Experts suggest that no matter how poor the prognosis might appear every attempt should be made to replant the tooth.
The aim is to allow bony healing and retention of the tooth until a more predictable approach to tooth placement, ideally with an implant can be undertaken
In the growing patient the replanted tooth could be retained until the patient reaches adult levels of growth and then the implant can be planned
In growing patients there is a high risk of ankylosis with resultant infraocclusion. Careful and diligent monitoring is therefore essential to diagnose this as soon as possible. Referral to a paediatric unit to consider whether decoronation is indicated.

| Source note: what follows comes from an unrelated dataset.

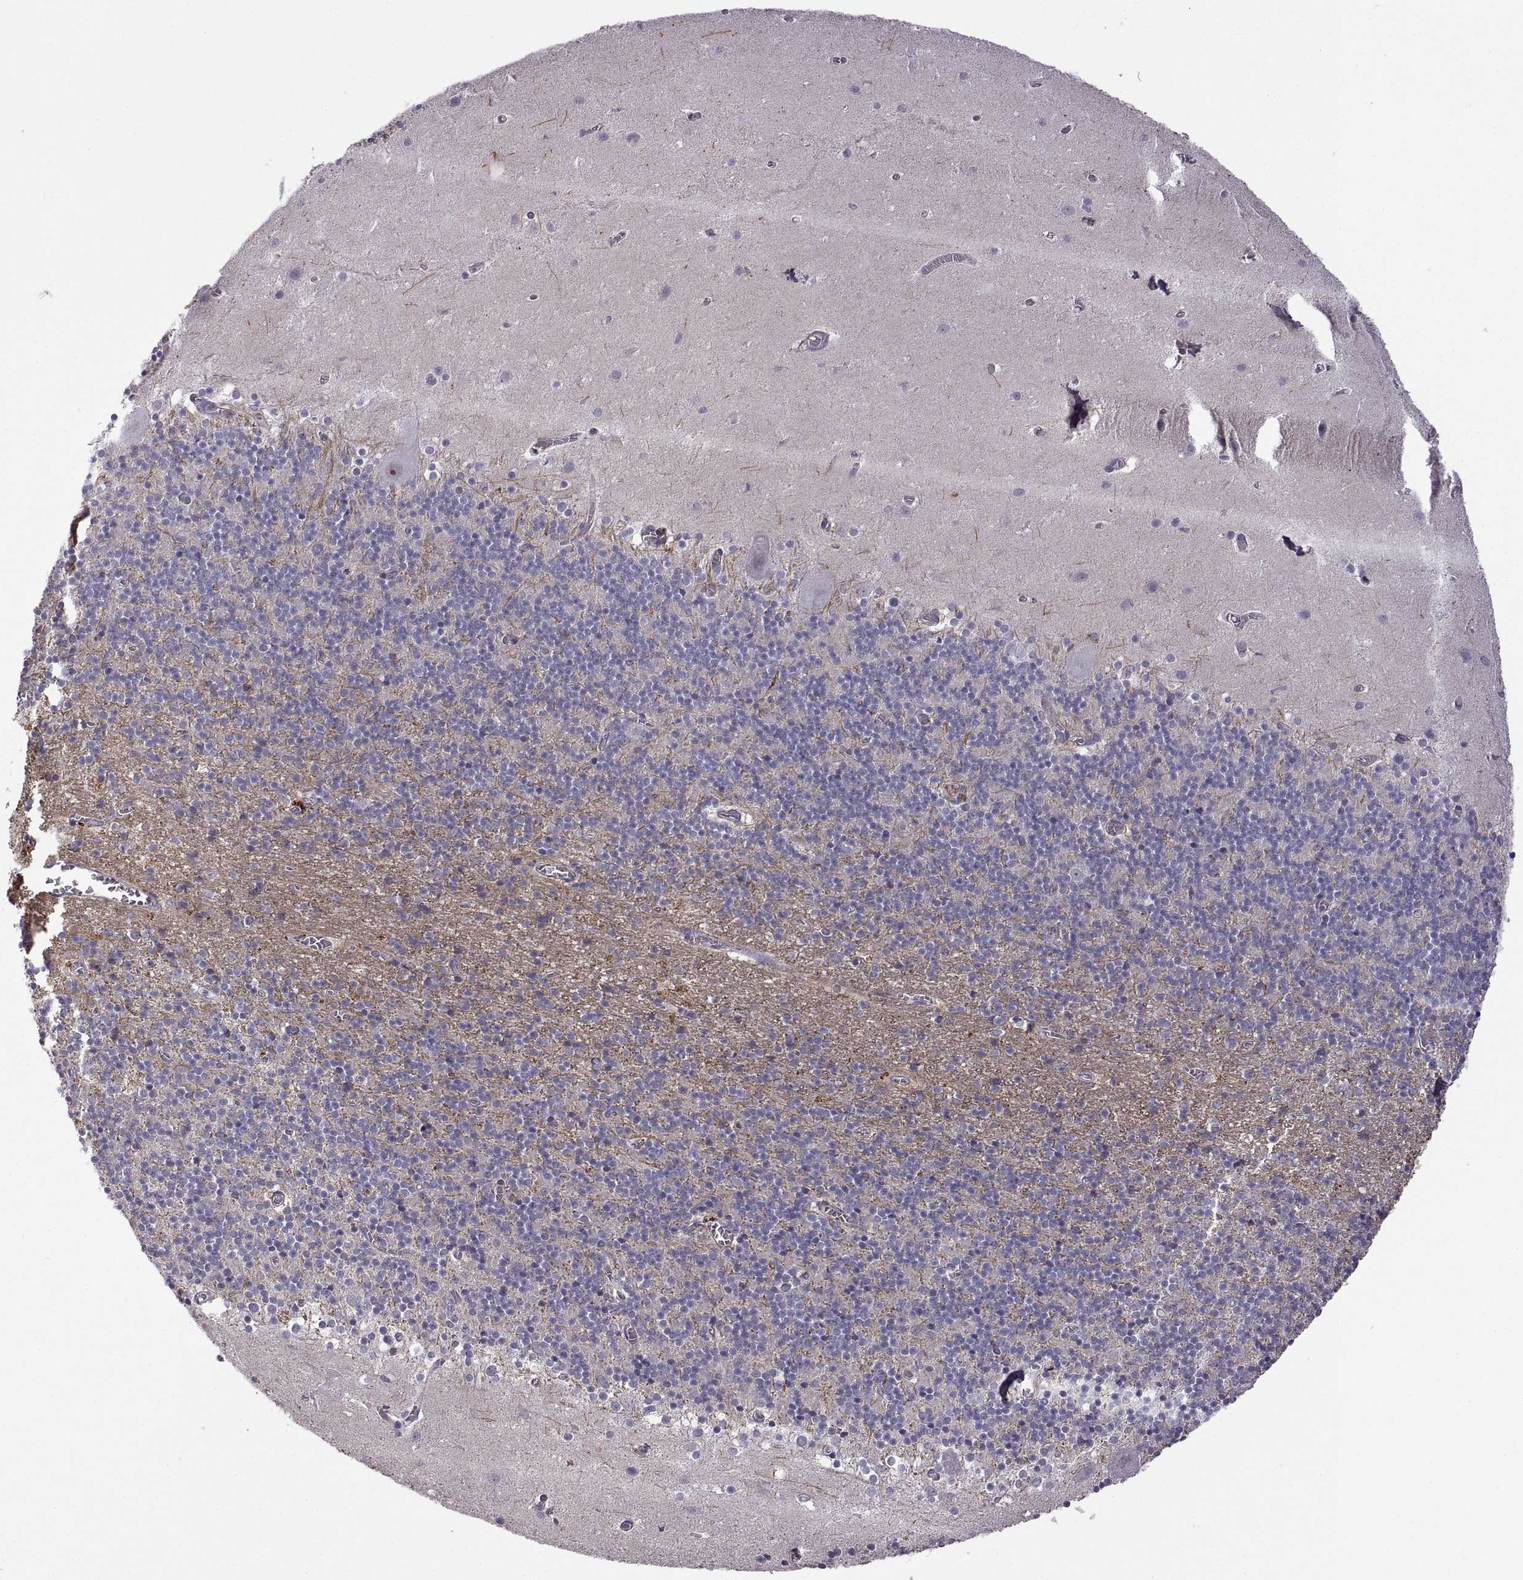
{"staining": {"intensity": "negative", "quantity": "none", "location": "none"}, "tissue": "cerebellum", "cell_type": "Cells in granular layer", "image_type": "normal", "snomed": [{"axis": "morphology", "description": "Normal tissue, NOS"}, {"axis": "topography", "description": "Cerebellum"}], "caption": "Immunohistochemistry histopathology image of benign cerebellum: human cerebellum stained with DAB demonstrates no significant protein expression in cells in granular layer.", "gene": "MEIOC", "patient": {"sex": "male", "age": 70}}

Contraindications to replantation
The following teeth should NOT be replanted:
A primary tooth (as this may cause damage to the underlying secondary tooth)
A permanent tooth in the presence of life-threatening injuries that need attention
A permanent tooth with gross caries or extensive bone loss due to periodontal disease
A medical condition that contraindicates replantation such as severe immunosuppression.
Treatment summary
– Click on each card for a summary –

Verify position, splint for 2 weeks, if apex is closed start root canal treatment within 7-10 days.

Clean root with saline, replant with digital pressure, verify position, splint for 2 weeks, consider antibiotics, if apex is closed start root canal treatment within 7-10 days.